Levy Flight

Levy flights are a modification of the standard random walk which uses a random step length as well as a random direction. The characteristic of Levy flights is that the step lengths are chosen from a “heavy tailed” probability distribution, which means the decreasing probabilities of longer lengths are not small enough to overpower the increasing lengths; technically, a heavy tailed distribution has infinite variance (possible length).

The probability distribution I’ve used here is called the Pareto distribution, and it’s roughly 1/(x^A). This gives us a more complex search algorithm than our standard random walks, but the advantage is that various length scales are used. The result of having small distances with a high probability and long distances with a low probability is that each search will generally check a few solutions in an area before moving on to a far-off area to repeat the process. This is much more efficient than our constant-length random walks, which have to make a tradeoff between checking nearby and checking far away. Levy flights do both! We do still end up with a parameter to tweak (the constant “A” in the 1/(x^A) behaviour, or alpha in the Wikipedia article), but this can be chosen quite roughly based on the problem, rather than fiddled-with based on how badly the simulation’s doing (which is usually the case for random walks’ step sizes).

In this example, like with random walks, the fitness of a particular location is shown by how light the grey colour is. This is randomly generated when the page loads.

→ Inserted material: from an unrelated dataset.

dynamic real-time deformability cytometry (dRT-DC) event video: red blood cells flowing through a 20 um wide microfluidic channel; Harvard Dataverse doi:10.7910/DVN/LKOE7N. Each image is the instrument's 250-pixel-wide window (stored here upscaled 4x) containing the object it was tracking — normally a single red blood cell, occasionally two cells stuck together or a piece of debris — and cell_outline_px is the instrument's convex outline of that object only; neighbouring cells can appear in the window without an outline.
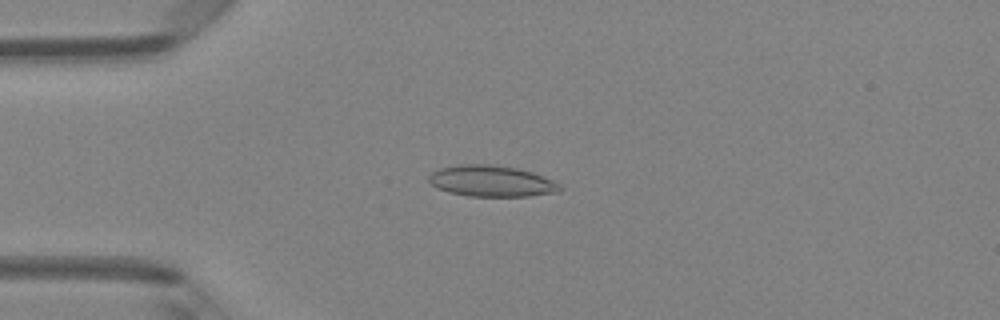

Each (x, y) point in the square is a solution, and our goal is to find the best (lightest). We start in the centre and move a random distance at a random angle at each step, with distances following a Pareto distribution and angles being uniform.

Like the other algorithms, the edges will wrap around. For simplicity, when this happens we don’t draw a line. Sometimes it may look like the search has teleported from one place to another, but it’s actually gone off the edge and wrapped around!

Click the box to start the search. The fittest solution found so far is highlighted in green.

Levy flights are quite simple search algorithms, but their results can be pretty good compared to naive enumeration and random walks. Their lack of any form of memory is their major weakness, as memory can give us huge improvements.